The petition, authored by Drew Rodriguez and Bilal Chhadh, two future Frederick Douglass High School Students, states that because the school is being built on the site of the former Hamburg Place Farm (where racehorses were bred and a stallion is buried), “Stallions” is an name for the mascot. The petition also points out that other schools in the area have gendered mascots without controversy or complaint. Rodriguez and Chhadh argue that honoring the history of Lexington and the history of the grounds of the school is neither inappropriate nor sexist, and that society as a whole has become “too sensitive.”
Part of the petition:
[…] Superintendent Caulk revealed that the decision to establish Stallions as the mascot was after they discovered that, “…one of the Madden’s famed Stallions had been buried on the property where the new school was built.” There are many schools in Lexington that have names and mascots that are or were male. Lafayette High School was named after Marquis de Lafayette, a male French general. Their mascot, the generals, was not created to disrespect, decry or discredit women, but more to honor one of America’s great generals. Fayette County itself is named after him.

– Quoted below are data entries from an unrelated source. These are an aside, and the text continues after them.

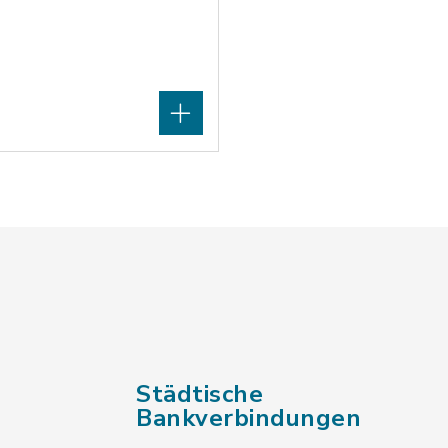
Städtische
Bankverbindungen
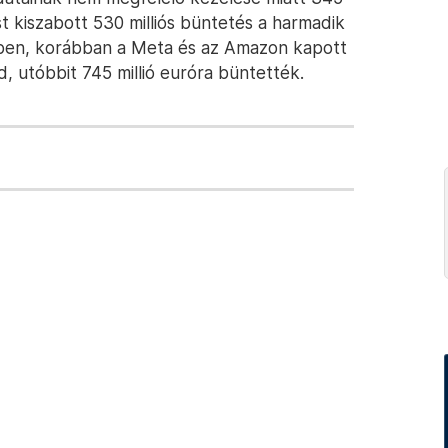
st kiszabott 530 milliós büntetés a harmadik
ben, korábban a Meta és az Amazon kapott
d, utóbbit 745 millió euróra büntették.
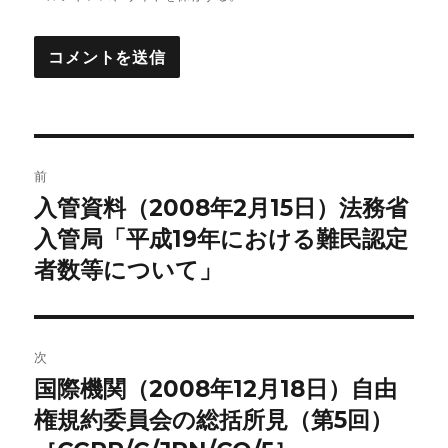
投
前
稿
入管資料（2008年2月15日）法務省
前
の
入管局「平成19年における難民認定
ナ
投
者数等について」
ビ
稿:
ゲ
次
ー
国際機関（2008年12月18日）自由
次
シ
の
権規約委員会の総括所見（第5回）
投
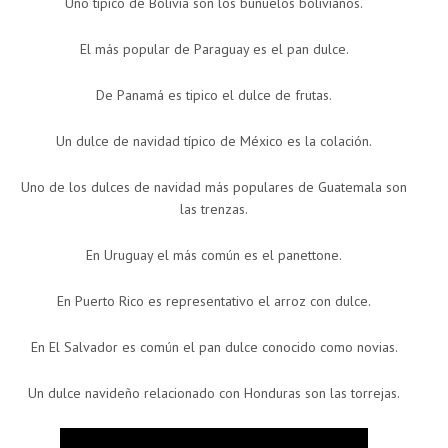
Uno típico de Bolivia son los buñuelos bolivianos.
El más popular de Paraguay es el pan dulce.
De Panamá es tipico el dulce de frutas.
Un dulce de navidad típico de México es la colación.
Uno de los dulces de navidad más populares de Guatemala son
las trenzas.
En Uruguay el más común es el panettone.
En Puerto Rico es representativo el arroz con dulce.
En El Salvador es común el pan dulce conocido como novias.
Un dulce navideño relacionado con Honduras son las torrejas.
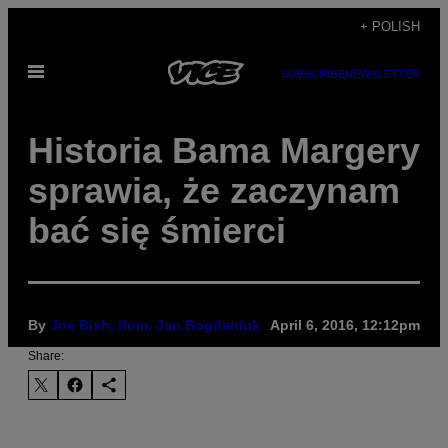
Skip
+ POLISH
to
Open
content
SUBSCRIBE
NEWSLETTER
Menu
Historia Bama Margery
sprawia, że zaczynam
bać się śmierci
By
Joe Bish, tłum. Jan Bogdaniuk
April 6, 2016, 12:12pm
Share:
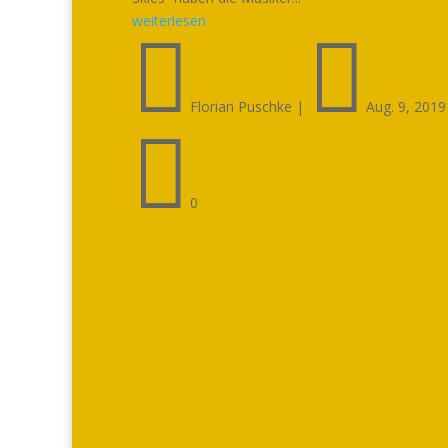
weiterlesen


Florian Puschke
|
Aug. 9, 2019

0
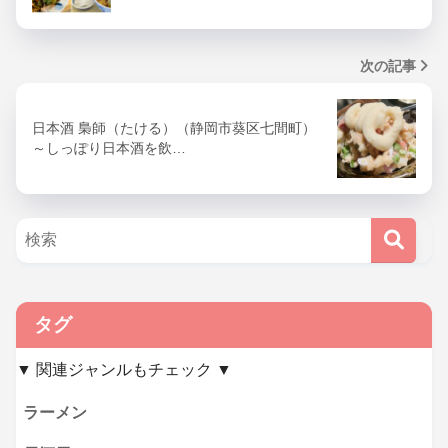
次の記事
日本酒 梟師（たける）（静岡市葵区七間町）
～しっぽり日本酒を飲…
タグ
▼ 関連ジャンルもチェック ▼
ラーメン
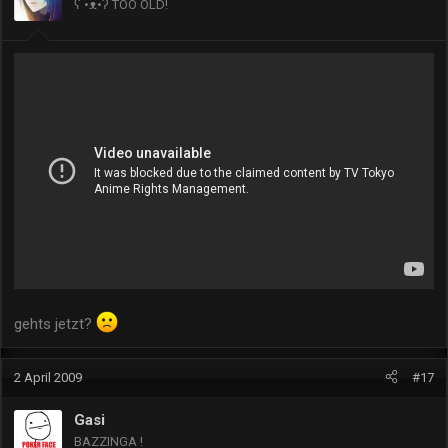
ʕ •ᴥ•ʔ TOO OLD!
gehts jetzt?
2 April 2009
#17
Gasi
BAZZINGA !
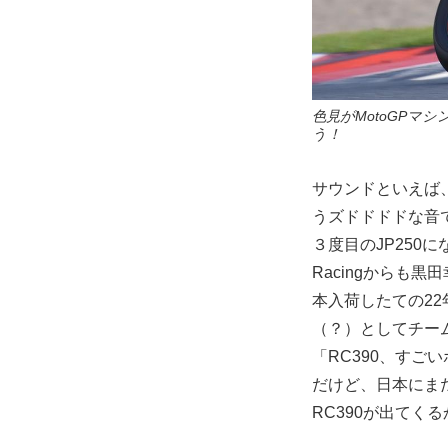
色見がMotoGPマ
う！
サウンドといえば、
うズドドドドな音
３度目のJP250になる
Racingからも
本入荷したての2
（？）としてチー
「RC390、すご
だけど、日本にま
RC390が出てく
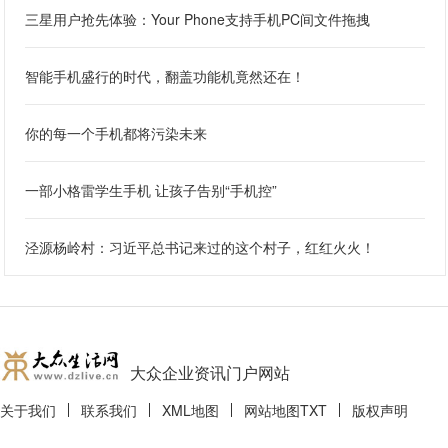
三星用户抢先体验：Your Phone支持手机PC间文件拖拽
智能手机盛行的时代，翻盖功能机竟然还在！
你的每一个手机都将污染未来
一部小格雷学生手机 让孩子告别“手机控”
泾源杨岭村：习近平总书记来过的这个村子，红红火火！
大众企业资讯门户网站
关于我们
联系我们
XML地图
网站地图
TXT
版权声明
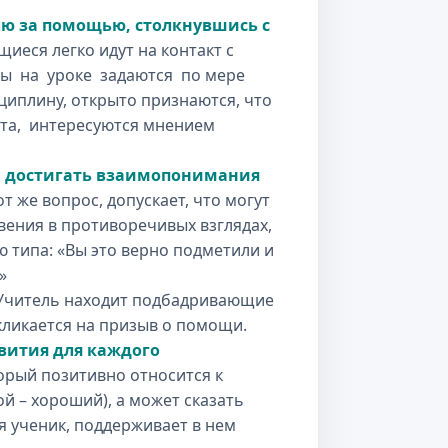
лю за помощью, столкнувшись с
иеся легко идут на контакт с
сы на уроке задаются по мере
иплину, открыто признаются, что
ета, интересуются мнением
 и достигать взаимопонимания
т же вопрос, допускает, что могут
вения в противоречивых взглядах,
 типа: «Вы это верно подметили и
»
Учитель находит подбадривающие
кликается на призыв о помощи.
вития для каждого
орый позитивно относится к
й – хороший), а может сказать
я ученик, поддерживает в нем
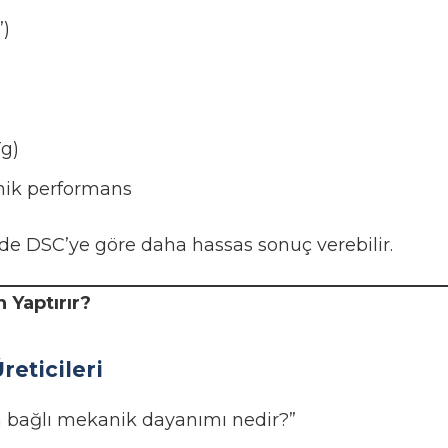
)
Tg)
nik performans
nde DSC’ye göre daha hassas sonuç verebilir.
 Yaptırır?
reticileri
 bağlı mekanik dayanımı nedir?”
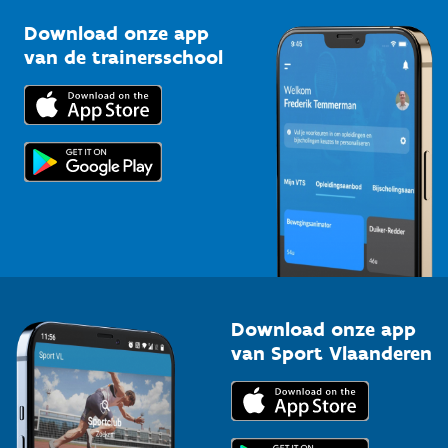
Sportclubs
Kennisplatform
Download onze app
Bedrijven
van de trainersschool
Downloads
Trainers en begeleiders
Voor de pers
Scholen
Topsporters
Organisatoren van sportevenementen
Download onze app
van Sport Vlaanderen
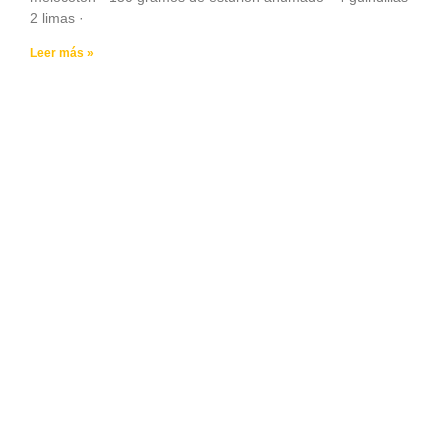
2 limas ·
Leer más »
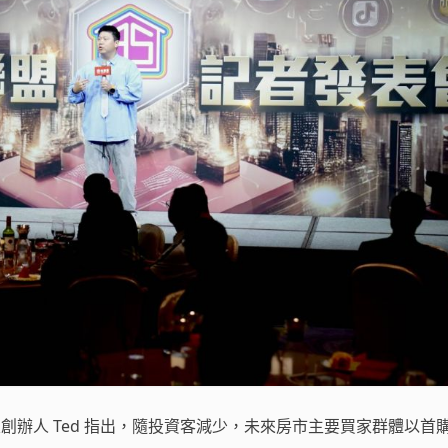
屋創辦人 Ted 指出，隨投資客減少，未來房市主要買家群體以首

We as Lexingtonians should take pride in our history and strive to commemorate it, not argue over trivial matters such as the gender of a mascot. We feel our society has become too sensitive to such matters as simple as a school mascot. The point of the Stallions was not to denounce women, but to honor the rich history of the land the school is being built upon. In addition, the Keeneland green color was incorporated into the school to promote Lexington’s profound equestrian history.
It’s a weird world when two high school freshmen (or should I say “first years“?) have more common sense than fully-grown adults. A school doesn’t choose a mascot to marginalize or offend part of the student body, and to suggest it does is ludicrous. There’s nothing wrong with “Stallions” as a mascot, especially for a school in Kentucky that’s literally being built on a farm where stallions were raised. Everybody who is upset over this needs to take a massive chill pill.
Given that the district was so willing to submit to the demands of a mere 200 people, I wonder what they’ll have to say about 2,000 people telling them that they’re out of their minds.